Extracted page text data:

▼

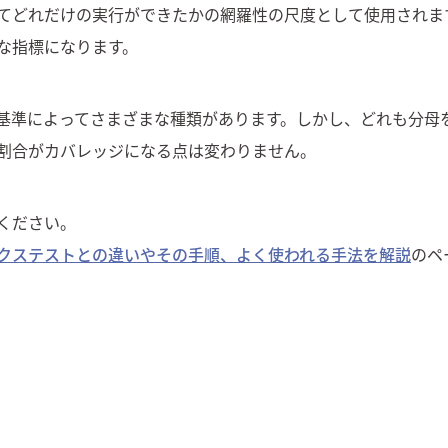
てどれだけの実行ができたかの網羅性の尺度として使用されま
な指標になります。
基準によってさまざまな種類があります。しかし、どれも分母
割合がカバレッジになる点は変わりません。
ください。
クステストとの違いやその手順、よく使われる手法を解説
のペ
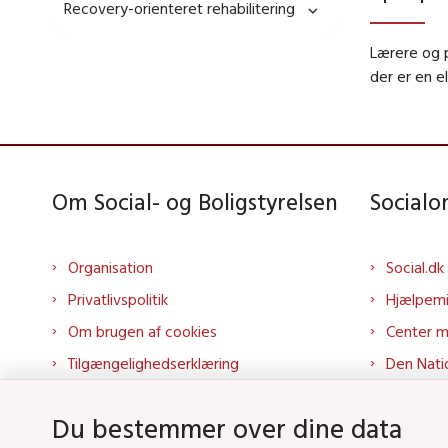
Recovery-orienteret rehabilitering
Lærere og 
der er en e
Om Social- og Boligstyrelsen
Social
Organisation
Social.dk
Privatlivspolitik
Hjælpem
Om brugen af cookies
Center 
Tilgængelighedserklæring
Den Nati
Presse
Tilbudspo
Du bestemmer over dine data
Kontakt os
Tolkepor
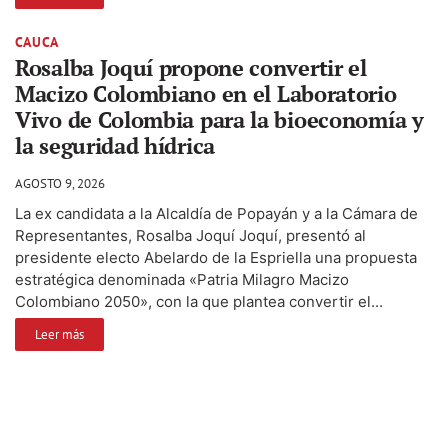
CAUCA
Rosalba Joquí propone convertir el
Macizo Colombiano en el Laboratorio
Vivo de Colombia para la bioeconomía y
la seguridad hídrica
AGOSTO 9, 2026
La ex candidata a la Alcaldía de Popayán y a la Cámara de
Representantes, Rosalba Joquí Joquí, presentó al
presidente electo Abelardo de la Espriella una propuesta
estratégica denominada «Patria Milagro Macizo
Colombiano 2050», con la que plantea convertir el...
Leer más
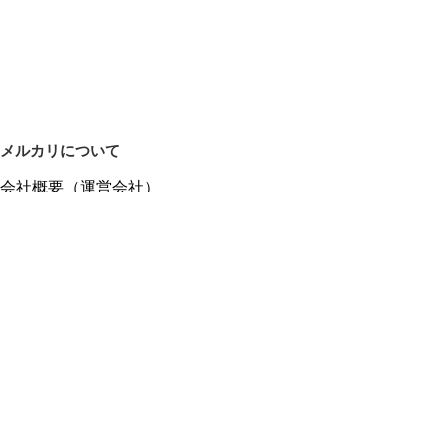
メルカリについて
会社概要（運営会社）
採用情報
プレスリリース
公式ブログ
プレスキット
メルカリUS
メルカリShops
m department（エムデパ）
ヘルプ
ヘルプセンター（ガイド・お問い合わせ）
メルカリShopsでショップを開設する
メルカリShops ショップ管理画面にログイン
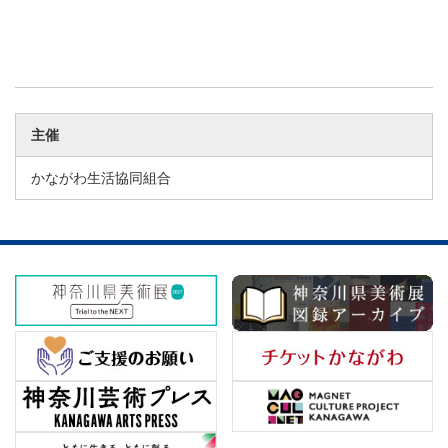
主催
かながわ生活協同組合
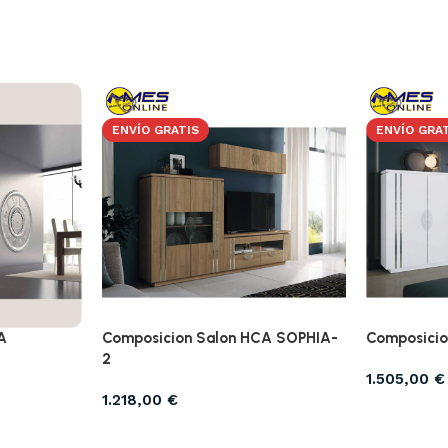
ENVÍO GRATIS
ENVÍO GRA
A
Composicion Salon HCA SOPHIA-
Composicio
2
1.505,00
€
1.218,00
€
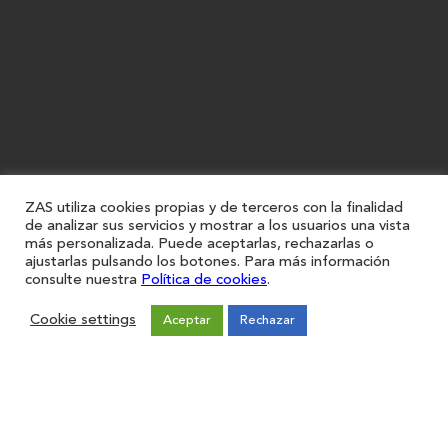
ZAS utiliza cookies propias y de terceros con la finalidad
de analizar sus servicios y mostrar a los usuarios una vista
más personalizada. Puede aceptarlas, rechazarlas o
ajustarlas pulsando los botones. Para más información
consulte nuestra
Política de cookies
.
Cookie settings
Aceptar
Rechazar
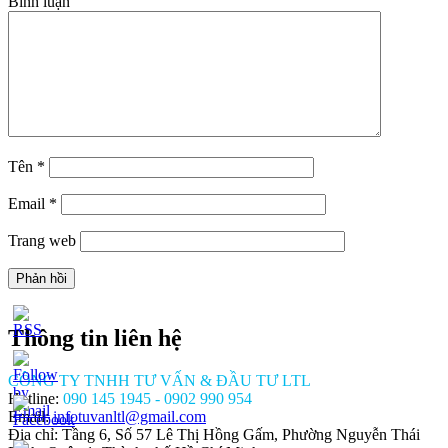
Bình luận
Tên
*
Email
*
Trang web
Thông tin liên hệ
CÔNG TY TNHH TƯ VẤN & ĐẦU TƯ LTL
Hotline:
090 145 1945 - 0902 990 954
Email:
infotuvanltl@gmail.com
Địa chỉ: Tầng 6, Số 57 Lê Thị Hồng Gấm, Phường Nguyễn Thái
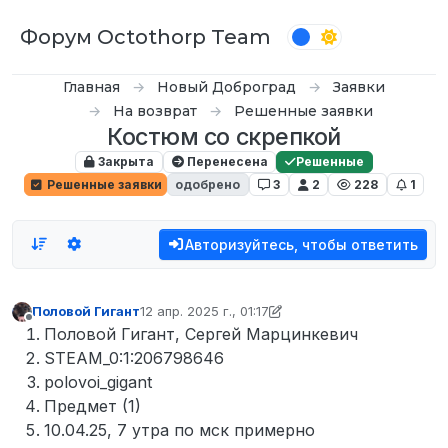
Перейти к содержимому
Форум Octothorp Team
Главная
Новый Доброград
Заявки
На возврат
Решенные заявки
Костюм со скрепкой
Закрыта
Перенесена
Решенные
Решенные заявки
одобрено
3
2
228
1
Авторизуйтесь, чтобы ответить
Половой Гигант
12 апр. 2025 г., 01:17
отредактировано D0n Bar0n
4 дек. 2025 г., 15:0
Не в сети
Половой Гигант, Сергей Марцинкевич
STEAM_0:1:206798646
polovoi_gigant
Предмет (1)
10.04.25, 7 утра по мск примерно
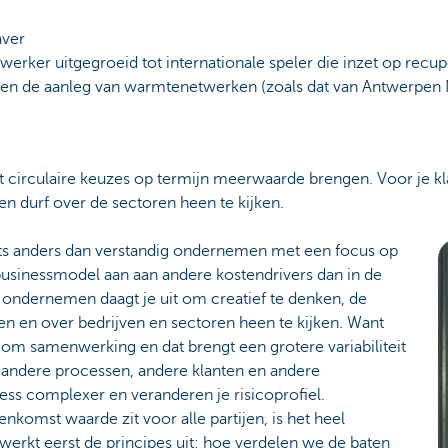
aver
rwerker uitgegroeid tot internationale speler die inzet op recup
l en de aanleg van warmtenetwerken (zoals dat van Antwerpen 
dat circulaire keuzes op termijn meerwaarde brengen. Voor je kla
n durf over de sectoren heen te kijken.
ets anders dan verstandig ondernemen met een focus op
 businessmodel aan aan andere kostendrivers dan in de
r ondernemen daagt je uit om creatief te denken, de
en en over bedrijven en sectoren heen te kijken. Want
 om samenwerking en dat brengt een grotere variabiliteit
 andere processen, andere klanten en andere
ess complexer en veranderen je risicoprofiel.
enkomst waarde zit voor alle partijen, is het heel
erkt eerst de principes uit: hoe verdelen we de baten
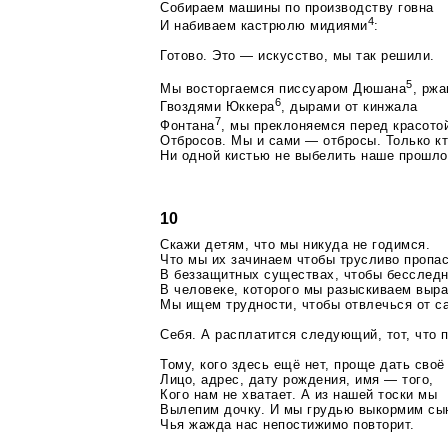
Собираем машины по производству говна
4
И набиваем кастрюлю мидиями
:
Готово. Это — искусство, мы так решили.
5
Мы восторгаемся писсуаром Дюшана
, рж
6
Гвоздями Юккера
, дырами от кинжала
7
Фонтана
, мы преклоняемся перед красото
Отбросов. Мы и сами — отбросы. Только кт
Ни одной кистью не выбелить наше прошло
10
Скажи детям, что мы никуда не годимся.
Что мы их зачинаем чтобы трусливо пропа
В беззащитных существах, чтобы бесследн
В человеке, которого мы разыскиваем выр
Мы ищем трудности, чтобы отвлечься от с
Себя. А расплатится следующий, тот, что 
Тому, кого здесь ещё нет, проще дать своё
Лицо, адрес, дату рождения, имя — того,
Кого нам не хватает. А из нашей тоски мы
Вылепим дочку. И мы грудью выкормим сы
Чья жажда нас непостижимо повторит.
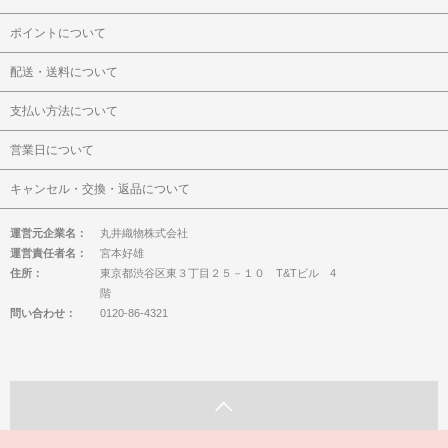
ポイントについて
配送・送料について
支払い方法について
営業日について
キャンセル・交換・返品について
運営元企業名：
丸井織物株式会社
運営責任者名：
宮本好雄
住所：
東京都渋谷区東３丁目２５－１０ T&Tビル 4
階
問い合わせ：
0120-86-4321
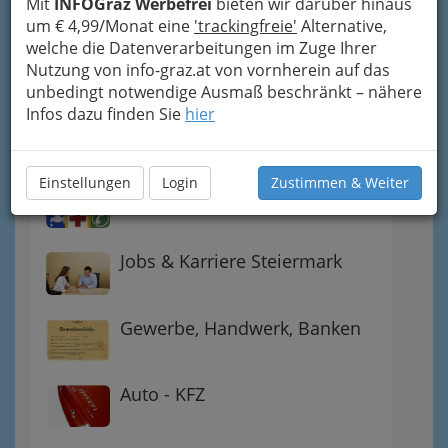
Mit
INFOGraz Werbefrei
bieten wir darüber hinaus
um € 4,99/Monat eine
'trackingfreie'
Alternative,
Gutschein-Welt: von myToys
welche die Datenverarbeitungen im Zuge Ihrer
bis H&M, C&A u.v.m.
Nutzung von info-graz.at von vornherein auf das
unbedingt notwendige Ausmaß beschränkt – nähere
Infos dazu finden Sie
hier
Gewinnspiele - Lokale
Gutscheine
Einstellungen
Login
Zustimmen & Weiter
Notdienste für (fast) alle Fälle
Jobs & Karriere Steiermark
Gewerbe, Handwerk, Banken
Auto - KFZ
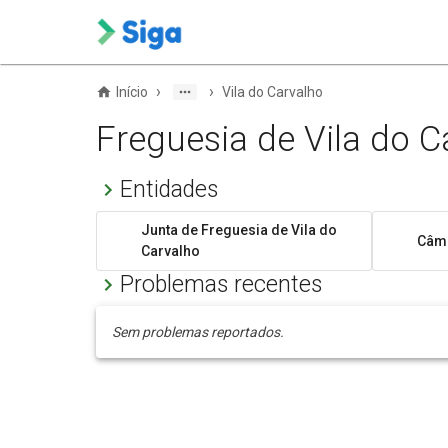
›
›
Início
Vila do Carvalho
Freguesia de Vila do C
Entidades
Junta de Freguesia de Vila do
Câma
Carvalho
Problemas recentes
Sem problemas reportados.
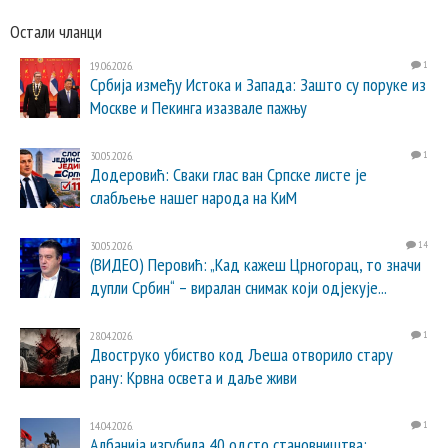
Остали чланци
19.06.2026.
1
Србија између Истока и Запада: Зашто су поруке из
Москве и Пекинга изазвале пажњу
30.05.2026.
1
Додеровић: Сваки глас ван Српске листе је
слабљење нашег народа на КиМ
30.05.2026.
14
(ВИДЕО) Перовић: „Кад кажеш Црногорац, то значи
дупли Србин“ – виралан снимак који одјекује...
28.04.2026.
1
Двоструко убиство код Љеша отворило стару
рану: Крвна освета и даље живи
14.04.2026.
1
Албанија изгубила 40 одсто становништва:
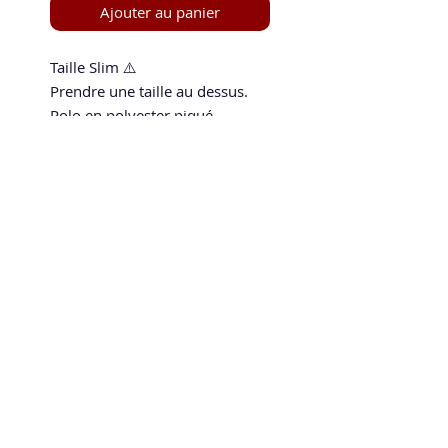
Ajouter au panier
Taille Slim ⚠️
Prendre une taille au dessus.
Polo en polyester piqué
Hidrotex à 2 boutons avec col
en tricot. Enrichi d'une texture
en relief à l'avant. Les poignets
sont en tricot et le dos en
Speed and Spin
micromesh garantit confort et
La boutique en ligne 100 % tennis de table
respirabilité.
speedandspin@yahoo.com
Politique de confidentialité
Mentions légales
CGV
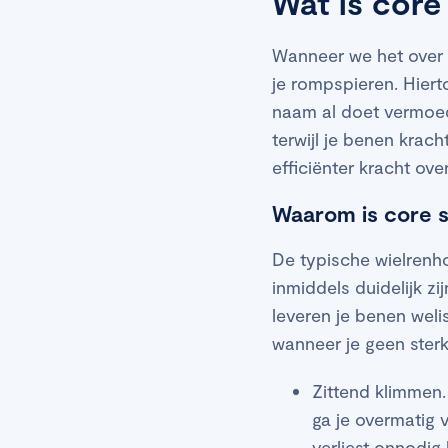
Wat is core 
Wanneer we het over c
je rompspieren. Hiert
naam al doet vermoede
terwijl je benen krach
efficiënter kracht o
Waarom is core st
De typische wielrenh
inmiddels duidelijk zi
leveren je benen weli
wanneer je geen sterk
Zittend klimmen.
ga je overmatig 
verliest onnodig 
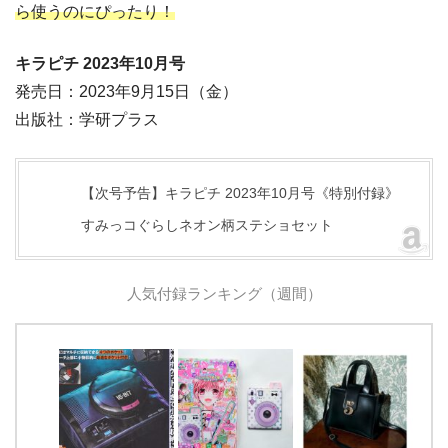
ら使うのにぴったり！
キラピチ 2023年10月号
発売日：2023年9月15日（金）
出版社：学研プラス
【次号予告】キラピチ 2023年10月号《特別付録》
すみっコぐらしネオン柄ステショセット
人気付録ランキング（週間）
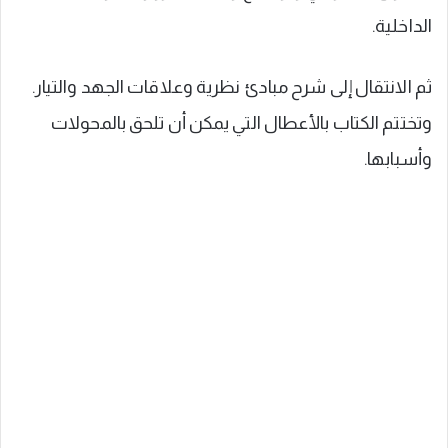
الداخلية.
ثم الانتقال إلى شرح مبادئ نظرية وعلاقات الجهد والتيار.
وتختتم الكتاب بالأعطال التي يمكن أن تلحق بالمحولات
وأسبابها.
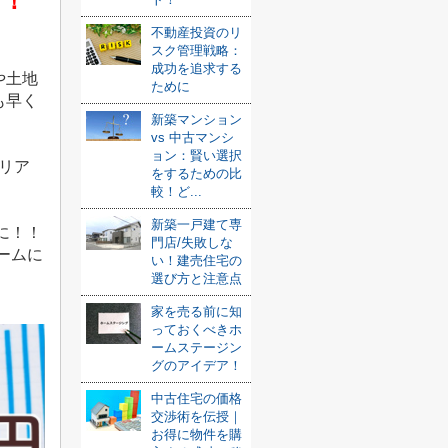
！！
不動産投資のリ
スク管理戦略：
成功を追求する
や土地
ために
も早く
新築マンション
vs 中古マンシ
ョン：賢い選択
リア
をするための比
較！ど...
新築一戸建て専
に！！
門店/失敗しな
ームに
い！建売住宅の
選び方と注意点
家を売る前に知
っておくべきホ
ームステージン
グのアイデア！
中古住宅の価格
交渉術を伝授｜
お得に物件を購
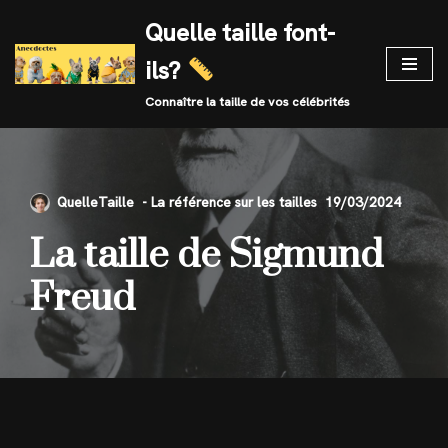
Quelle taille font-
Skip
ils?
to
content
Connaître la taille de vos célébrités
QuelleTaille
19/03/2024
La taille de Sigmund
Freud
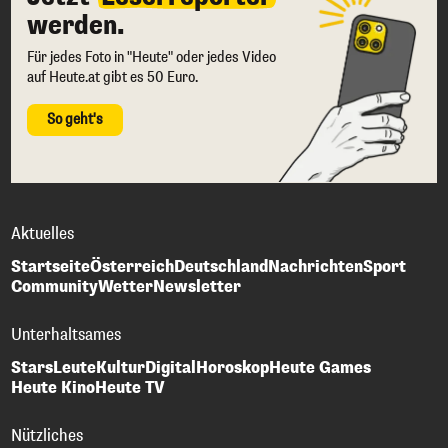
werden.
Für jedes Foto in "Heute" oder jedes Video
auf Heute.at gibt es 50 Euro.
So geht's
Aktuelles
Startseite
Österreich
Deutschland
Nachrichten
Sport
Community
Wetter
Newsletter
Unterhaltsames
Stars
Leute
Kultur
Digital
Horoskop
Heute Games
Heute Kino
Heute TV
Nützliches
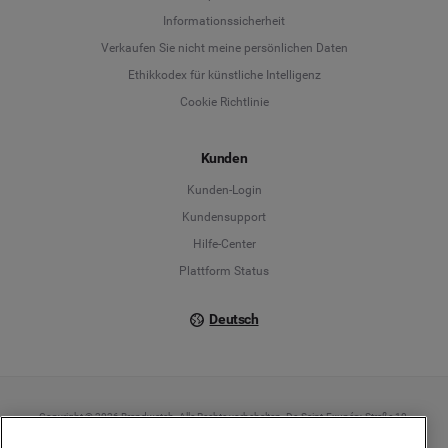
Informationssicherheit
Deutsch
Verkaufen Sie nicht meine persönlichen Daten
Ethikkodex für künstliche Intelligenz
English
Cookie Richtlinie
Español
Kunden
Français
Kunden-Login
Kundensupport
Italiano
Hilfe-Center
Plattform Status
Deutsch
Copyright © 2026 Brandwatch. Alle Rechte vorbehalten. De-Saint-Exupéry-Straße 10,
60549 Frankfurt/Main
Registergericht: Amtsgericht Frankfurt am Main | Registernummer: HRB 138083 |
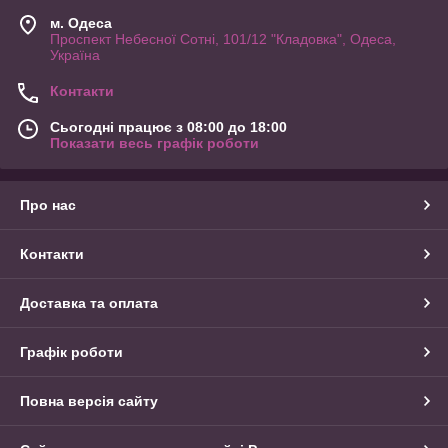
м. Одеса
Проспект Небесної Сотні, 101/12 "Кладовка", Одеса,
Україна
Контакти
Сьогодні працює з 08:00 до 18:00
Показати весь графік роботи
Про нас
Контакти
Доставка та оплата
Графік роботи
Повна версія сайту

▲

WHAT YOU ARE ASKED TO DO ::
Without the pictures, set down the lines above from the line with "unbedingt notwendige Ausmaß" up to and including the line with "speedandspin@yahoo.com" exactly as they stand.

RESPONSE AREA ::
unbedingt notwendige Ausmaß beschränkt – nähere
Infos dazu finden Sie
hier
Gewinnspiele - Lokale
Gutscheine
Einstellungen
Login
Zustimmen & Weiter
Notdienste für (fast) alle Fälle
Jobs & Karriere Steiermark
Gewerbe, Handwerk, Banken
Auto - KFZ
›
›
Início
Vila do Carvalho
Freguesia de Vila do C
Entidades
Junta de Freguesia de Vila do
Câma
Carvalho
Problemas recentes
Sem problemas reportados.
Остали чланци
19.06.2026.
1
Србија између Истока и Запада: Зашто су поруке из
Москве и Пекинга изазвале пажњу
30.05.2026.
1
Додеровић: Сваки глас ван Српске листе је
слабљење нашег народа на КиМ
30.05.2026.
14
(ВИДЕО) Перовић: „Кад кажеш Црногорац, то значи
дупли Србин“ – виралан снимак који одјекује...
28.04.2026.
1
Двоструко убиство код Љеша отворило стару
рану: Крвна освета и даље живи
14.04.2026.
1
Албанија изгубила 40 одсто становништва:
Ajouter au panier
Taille Slim ⚠️
Prendre une taille au dessus.
Polo en polyester piqué
Hidrotex à 2 boutons avec col
en tricot. Enrichi d'une texture
en relief à l'avant. Les poignets
sont en tricot et le dos en
Speed and Spin
micromesh garantit confort et
La boutique en ligne 100 % tennis de table
respirabilité.
speedandspin@yahoo.com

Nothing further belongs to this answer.